* _Source extract_
____

Fetish series photography by Stephanie Gonot, with art direction by Isabelle Rancier and set design by Marie-Yan Morvan
Our social norms around touch can make this concept hard to grasp. It has taken a lot of practice for me, for instance, to remember to ask before hugging a friend when we meet for lunch. For many of us, this touch is an expected—and joyful—display of affection, something that’s harmless even if uninvited. But that’s not always how it’s received by others. Unwanted touch is always a violation—and respecting others’ autonomy is a value we need to go all in on.
When we talk about enthusiastic consent, we sometimes suggest that each new step of a sexual encounter should be marked verbally: “Can I kiss you? Can I touch you here? Can I take your shirt off?” And we often feel frustrated when folks scoff at the idea and suggest that such a process strips sex of its excitement and spontaneity. But how can we expect a less eye-rolling reaction in a world where we don’t teach people that they need to ask before they hug someone, before they smoosh up against them on the subway, before they shake their hand at a business meeting? How can we expect anything else when even we, as feminists, often don’t include seemingly innocuous touch in our conversations about consent? Yes, our social norms make all of the aforementioned forms of touch arguably appropriate. But rape culture is also the social norm. And if we are going to interrupt rape culture—if we want to make consent central to our interactions, if we want to center the experience of pleasure—then we need to start with sensual touch.

____

* _Dataset extract_
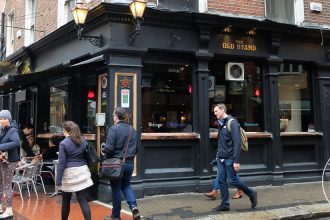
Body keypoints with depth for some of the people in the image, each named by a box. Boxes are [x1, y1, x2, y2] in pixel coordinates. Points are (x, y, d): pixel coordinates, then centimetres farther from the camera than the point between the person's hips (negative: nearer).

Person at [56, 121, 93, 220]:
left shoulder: (63, 143, -8)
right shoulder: (83, 141, 7)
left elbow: (61, 163, -11)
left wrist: (58, 180, -8)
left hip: (70, 173, -4)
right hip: (82, 172, 4)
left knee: (66, 201, 16)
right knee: (83, 200, 1)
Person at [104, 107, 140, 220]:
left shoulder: (114, 128, -13)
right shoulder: (133, 130, 4)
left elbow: (109, 147, -18)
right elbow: (136, 148, 9)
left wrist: (107, 159, -1)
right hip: (130, 163, 5)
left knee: (116, 188, 8)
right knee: (126, 185, 21)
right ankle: (133, 206, -1)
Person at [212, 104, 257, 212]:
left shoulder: (232, 123, -12)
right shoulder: (222, 124, 13)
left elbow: (237, 143, -18)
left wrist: (236, 161, -21)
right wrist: (218, 155, 13)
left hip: (229, 158, -7)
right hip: (220, 158, 8)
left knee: (233, 180, -1)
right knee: (221, 180, 4)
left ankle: (252, 194, 20)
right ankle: (225, 204, 13)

____

* _Exercise requirements_
**A.** Write out the stretch of the passage on consent and touch from "Fetish series photography" through "go all in on.".
**B.** According to the passage on consent and touch, what has taken the writer a lot of practice to remember?
**C.** Carry the passage on consent and touch forward, starting right after its last sentence.

* _Solved tasks_
**A.**
Fetish series photography by Stephanie Gonot, with art direction by Isabelle Rancier and set design by Marie-Yan Morvan
Our social norms around touch can make this concept hard to grasp. It has taken a lot of practice for me, for instance, to remember to ask before hugging a friend when we meet for lunch. For many of us, this touch is an expected—and joyful—display of affection, something that’s harmless even if uninvited. But that’s not always how it’s received by others. Unwanted touch is always a violation—and respecting others’ autonomy is a value we need to go all in on.

**B.** To ask before hugging a friend when they meet for lunch.

**C.**
As always, it may take a long time for society as a whole to get on board with so unfortunately radical a concept. But I think that this work starts with us. If we are people who believe in the transformative power of recognizing our bodily autonomy, we need to incorporate the foundational idea of consensual touch into our conversations, especially moving forward from #MeToo. We cannot truly excavate the power of our own pleasure without it.